Malgré les efforts faits sur le numérique, force est de constater que le personnel politique est de plus en plus déconnecté de la société et qu'il ne mesure pas le changement qu'implique le big data dans notre manière de revoir son organisation. Très souvent, les députés ne sont pas les utilisateurs de ces services qu'ils jugent encore comme un artifice numérique ".
Délits d'Opinion : Où et par quoi doit commencer la refonte de notre modèle de société pour intégrer positivement ce changement de paradigme ?Gaspard Koenig : " Cette nouvelle donne confirme qu'une société d'individus autonomes est possible et que la société peut s'organiser en ce sens. Ce qui est frappant c'est qu'en France les responsables politiques n'en fassent pas un axe de campagne, comme c'est par exemple le cas aux Etats-Unis avec Hillary Clinton.
Les sujets à traiter en priorité sont les piliers de la structure sociale : la solidarité, le droit du travail et l'assurance.
- La solidarité devrait ainsi supprimer les nombreuses allocations spécifiques et les remplacer par un revenu universel.
- Le droit du travail devrait être remplacé par un statut de l'actif ce qui permettrait de regrouper toutes les formes du travail, et notamment le travail indépendant. Pour faire cela il faut donc créer des droits à cette frange de la population dont les effectifs ont vocation à dépasser ceux des salariés traditionnels.
- Enfin, sur l'assurance, il faudrait aller vers la portabilité des droits avec notamment un compte à points librement utilisable ".
Gaspard Koenig : " Les responsables politiques et certaines élites sont déconnectés du pays ce qui ne leur permet pas de prendre conscience de la mutation en cours. Ils sont encore trop nombreux à patienter au lieu de se saisir du sujet pour en faire un axe structurant de leur discours. C'est le cas des leaders politiques mais aussi des élus locaux qui sont nés et n'évoluent qu'au sein des partis, ne prenant pas conscience que ces formations sont, elles-aussi, appelées à se réinventer.

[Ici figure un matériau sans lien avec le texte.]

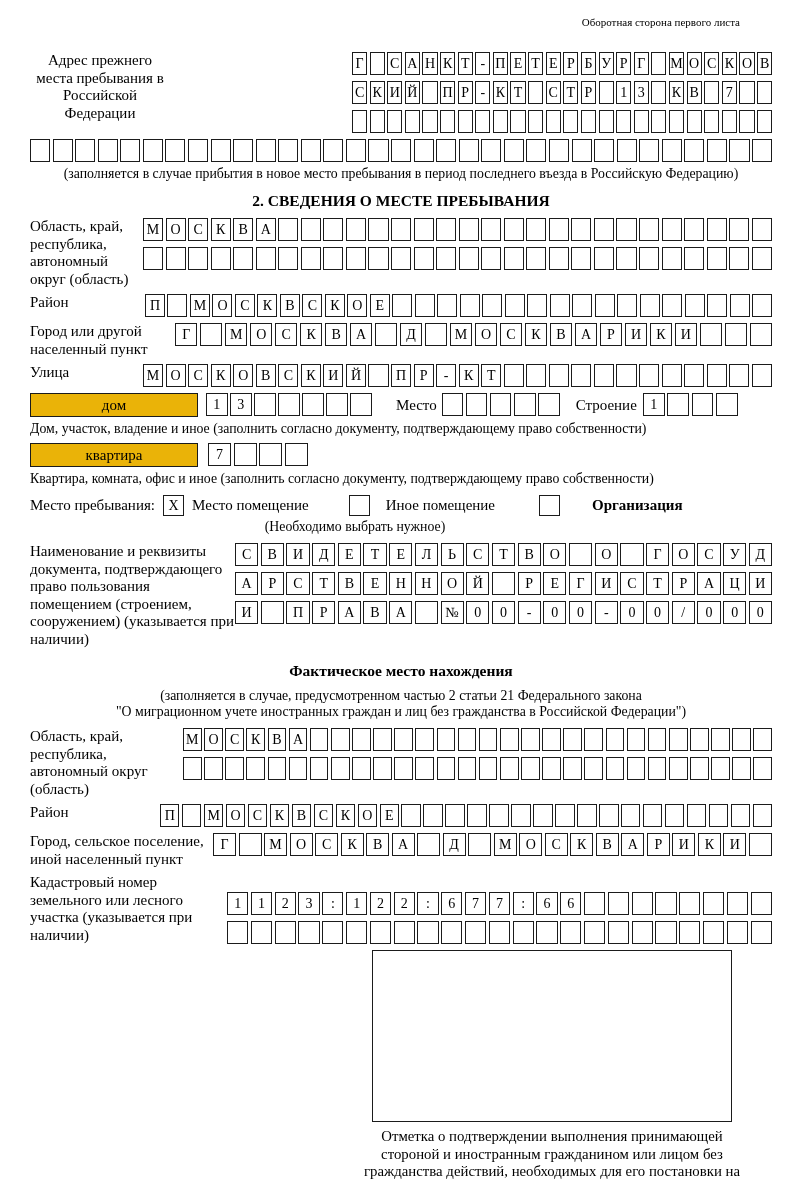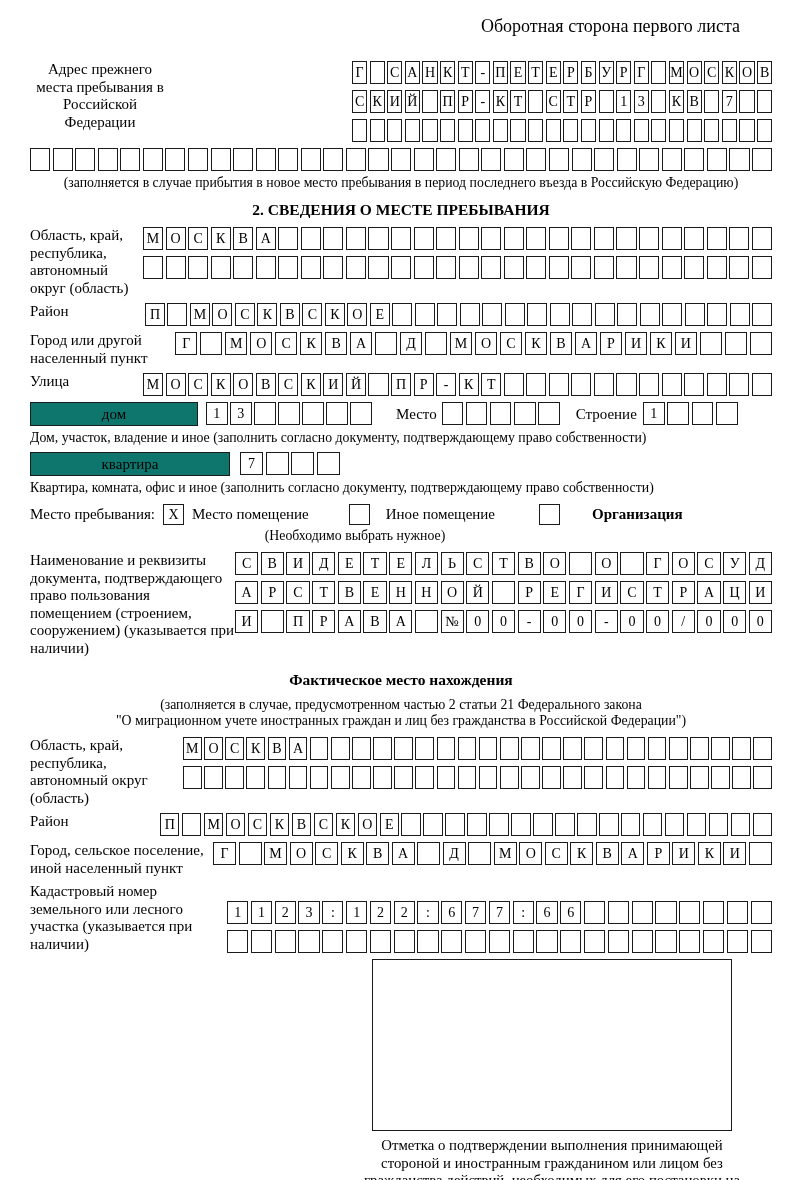--- a/index.html
+++ b/index.html
@@ -11,7 +11,7 @@
   }
   .page { width:800px; height:1180px; padding:16px 28px 0 30px; overflow:hidden; }
 
-  .top-title { text-align:right; padding-right:32px; font-size:18px; margin-bottom:24px; }
+  .top-title { text-align:right; padding-right:32px; font-size:11px; margin-bottom:24px; }
 
   
   .frow { display:flex; margin-bottom:6px; }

Cet éloignement vis-à-vis des Français est également renforcé par le facteur générationnel qui apparait là encore comme un frein au changement. La teneur des débats sur la nouvelle économie et les secteurs sujets à l'ubérisation démontre que ces questions sont analysées au prisme d'un vieux schéma au lieu de s'interroger sur le modèle à fonder pour accompagner ces changements ".
Délits d'Opinion : Cette position d'attentisme va-t-elle fragiliser la classe politique et permettre son ubérisation ?Gaspard Koenig : " Parmi tous les intermédiaires que compte notre société, les élus locaux seront sans doute ceux qui tiendront le plus longtemps. En effet, le récent rapport Bartolone-Winock est, à ce titre, symptomatique de l'absence de réflexion sur l'évolution des modes d'organisation de la vie démocratique et du mode de gouvernement à l'aune de la révolution du big data.
Face à ces décideurs sourds au changement numérique il y a une population dont la vitalité démocratique est en réalité très forte. Le monde associatif et la société civile dans son ensemble aspirent à un renouveau et cela se retrouve dans tous les sondages. L'ubérisation du politique c'est donc la suppression du système représentatif qui, pendant un temps, a permis d'unifier le territoire. Désormais, le numérique permet d'informer, de consulter et de mobiliser les citoyens directement.
Il est prioritaire de rapprocher les principes constitutionnels qui font notre modèle démocratique et le désir de proximité " réelle " qui émerge dans la population. L'exemple Democratech illustre le potentiel dans la perspective des élections de 2017 ".